Dataset extract:
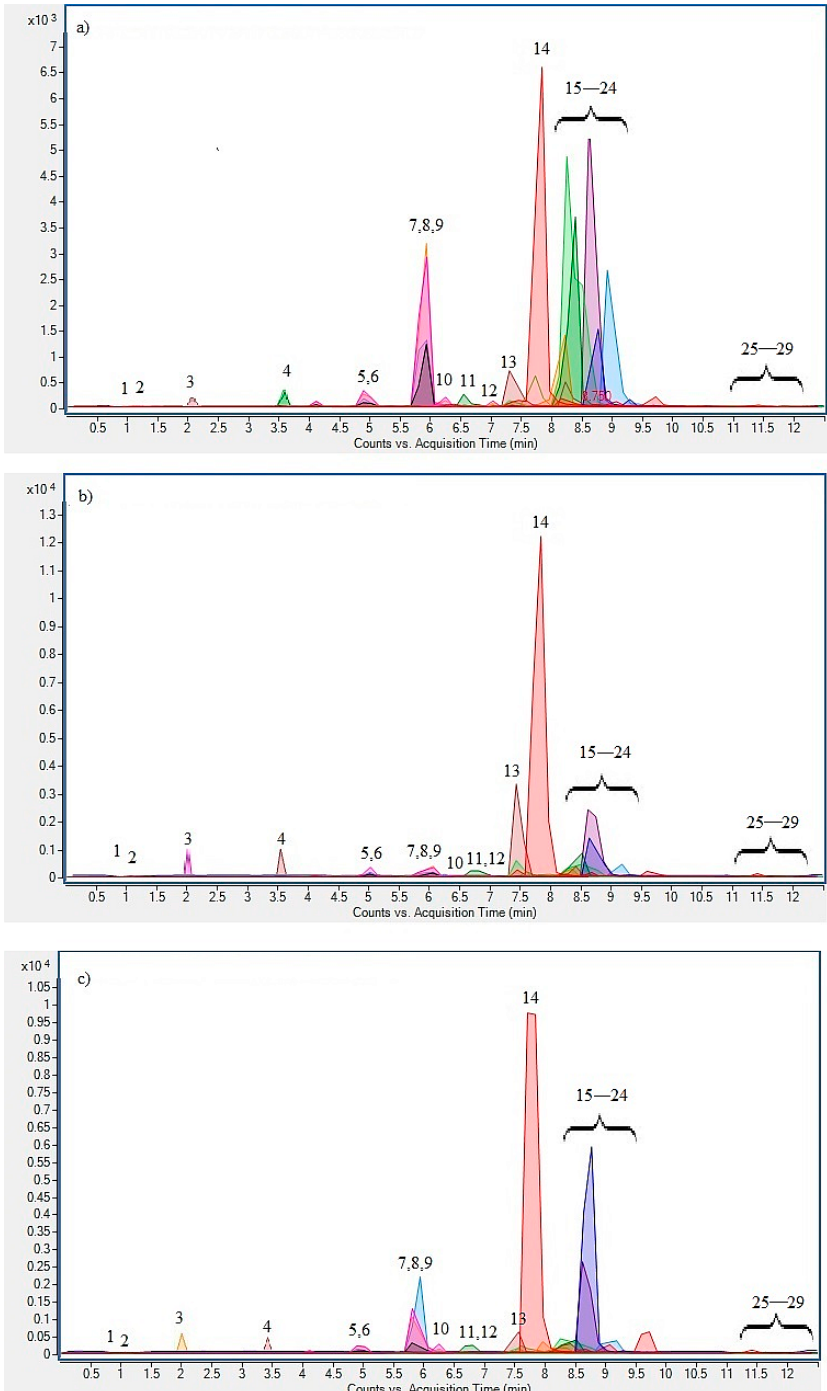
Figure 1. UPLC-MS/MS chromatogram in MRM acquisition mode of Laurus nobilis L. leaf extracts obtained by optimized extraction conditions of CRE ( a ), MAE ( b ) and UAE ( c ): (1) rosmarinic acid, (2) syringic acid, (3) 3,4-dihidrobenzoic acid hexoside, (4) protocatechuic acid, (5) chlorogenic acid, (6) p -hydroxybenzoic acid, (7) caffeic acid, (8) epicatechin, (9) catechin, (10) procyanidin trimer, (11) luteolin-6-C-glucoside, (12) kaempferol-3-O-deoxyhexoside, (13) p -coumaric acid, (14) rutin, (15) apigenin, (16) quercetin-3-glucoside, (17) ferulic acid, (18) luteolin, (19) kaempferol-3-rutinoside, (20) quercetin-3-pentoside, (21) kaempferol-3-O-hexoside, (22) isorhamnetin-3-hexoside, (23) quercetin-3-rhamnoside, (24) kaempferol-3-O-pentoside, (25) gallic acid, (26) apigenin-6-C-(O-deoxyhexosyl)-hexoside, (27) epicatechin gallate, (28) myricetin, (29) epigallocatechin gallate.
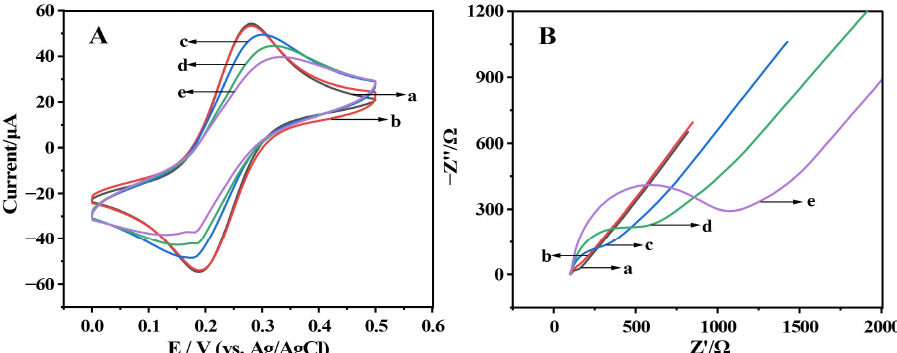
Figure 1. ( A ) Cyclic voltammetry curves of different modified electrodes; ( B ) Nyquist plots of different modified electrodes. (a) bare GCE, (b) Au/GCE, (c) LNA/Au/GCE, (d) Apt/LNA/Au/GCE, (e) SE/Apt/LNA/Au/GCE.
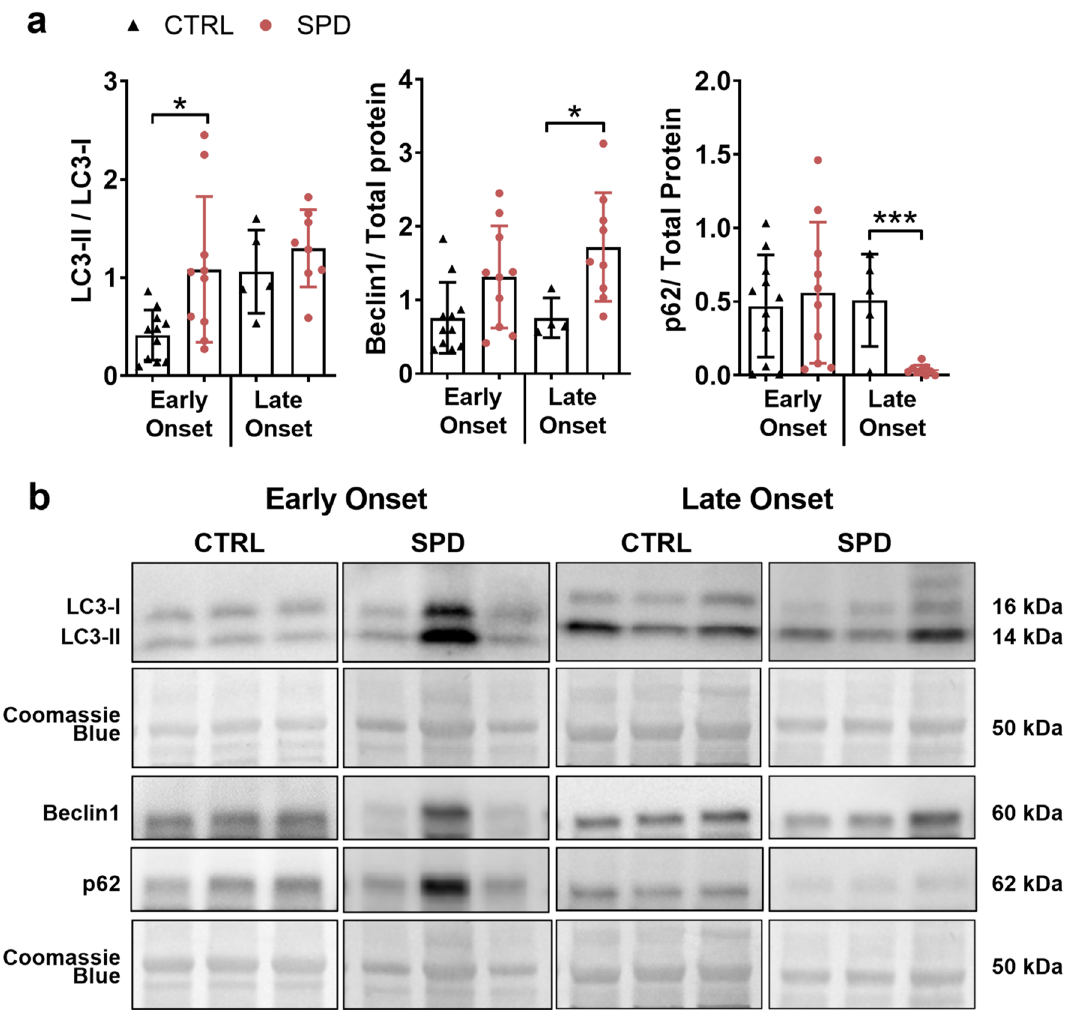
Figure 4. Daily oral spermidine treatment increased autophagy in female late onset mice. Diabetic mice were grouped as early onset (< 21 weeks of age) and late onset (≥ 21 weeks of age). Samples were probed for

Task directions: Please transcribe exactly the lines from the one containing "Figure 1. ( A" through the final line of the data, including both, and nothing else. Pictures are to be left out.

Your response:
Figure 1. ( A ) Cyclic voltammetry curves of different modified electrodes; ( B ) Nyquist plots of different modified electrodes. (a) bare GCE, (b) Au/GCE, (c) LNA/Au/GCE, (d) Apt/LNA/Au/GCE, (e) SE/Apt/LNA/Au/GCE.
Figure 4. Daily oral spermidine treatment increased autophagy in female late onset mice. Diabetic mice were grouped as early onset (< 21 weeks of age) and late onset (≥ 21 weeks of age). Samples were probed for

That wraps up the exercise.